AIM OF THE TASK
Leaving every picture out, please return exactly the lines from the top of the material below through the line with "of those unfort", both included.

<<<<

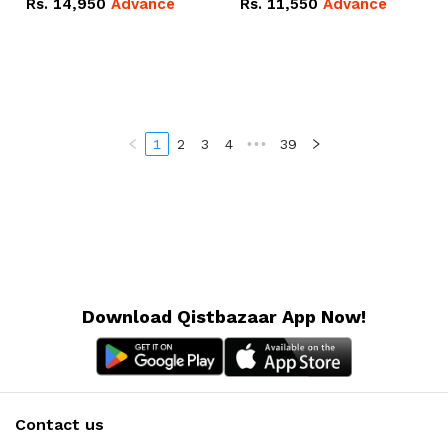
Rs.
14,950
Advance
Rs.
11,550
Advance
Radeon RX Vega 8
Radeon RX Vega 8
Graphics.
Graphics.
1
2
3
4
•••
39
Download Qistbazaar App Now!
Contact us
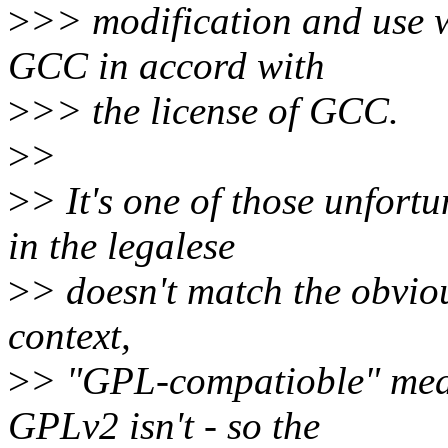
>
>> modification and use 
GCC in accord with
>
>> the license of GCC.
>
>
>
> It's one of those unfort
in the legalese
>
> doesn't match the obvious
context,
>
> "GPL-compatioble" mea
GPLv2 isn't - so the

>>>>

RESPONSE
Rs.
14,950
Advance
Rs.
11,550
Advance
Radeon RX Vega 8
Radeon RX Vega 8
Graphics.
Graphics.
1
2
3
4
•••
39
Download Qistbazaar App Now!
Contact us
>
>> modification and use 
GCC in accord with
>
>> the license of GCC.
>
>
>
> It's one of those unfort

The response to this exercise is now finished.